Trauma and the Spiritual Life (TSL) Pt.2 - Trust

We may as well just jump into the deep water. If we have experienced trauma, and in Part 1 of this series we established that nearly everyone has, we will have problems with trust. If we sit with the question for a while, we will even come to see that we don't trust ourselves. We don't trust our judgment about nearly everything. We have been burned so many times that we may even wonder if we can choose which pair of shoes to wear today! We have trouble deciding what to order for lunch, which movie we want to see, it seems our lives are ruled by ambivalence. It is a self-protective attitude that eventually turns on us. We say we don't care because we are trying to protect ourselves from disappointment, but our ambivalence leads to some pretty crappy lunches - and much worse - which further erodes our trust.

For years I walked around with one foot in my relationships and the other outside of them, waiting for the least sign of betrayal. When that sign popped up, or even a hint of a betrayal that might come a decade down the road, I was out the door. This was only compounded by the fact that I was so sure I was unlovable that I wasn't very discerning in who I let into my life. In my professional life I chose to work alone, either in the field away from the main office or in self-employment. My trust had been pretty thoroughly demolished by some very professional trust hit men and hit women, and I wasn't going to let it happen again. The problem is that very attitude almost guarantees it will happen again. We set up a kind of feedback loop that doesn't serve us very well at all.

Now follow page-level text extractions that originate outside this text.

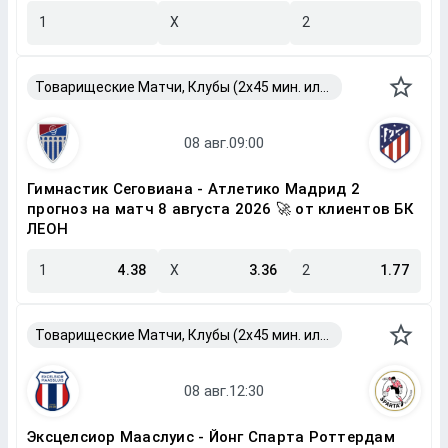
1
X
2
Товарищеские Матчи, Клубы (2x45 мин. или 2x40 мин.)
Гимнастик Сеговиана - Атлетико Мадрид 2
прогноз на матч 8 августа 2026 🚀 от клиентов БК
ЛЕОН
1
4.38
X
3.36
2
1.77
Товарищеские Матчи, Клубы (2x45 мин. или 2x40 мин.)
Эксцелсиор Мааслуис - Йонг Спарта Роттердам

The solution? The solution is NOT to trust indiscriminately. We need to trust ourselves first, and that means we have to make some choices. We have to care what is for lunch, we have to dive in and choose a pair of shoes, and we have to decide what we want to do this weekend. A year from now we might be able to defer decisions, but right now we need to learn to make them. We also need to learn to establish boundaries. If we can't say, "that's not okay, stop that" then people will continue to walk over us and our trust will be further eroded. All of this takes practice, and it much more complicated than can be addressed in a short blog post. That's why this topic will come up repeatedly in this series!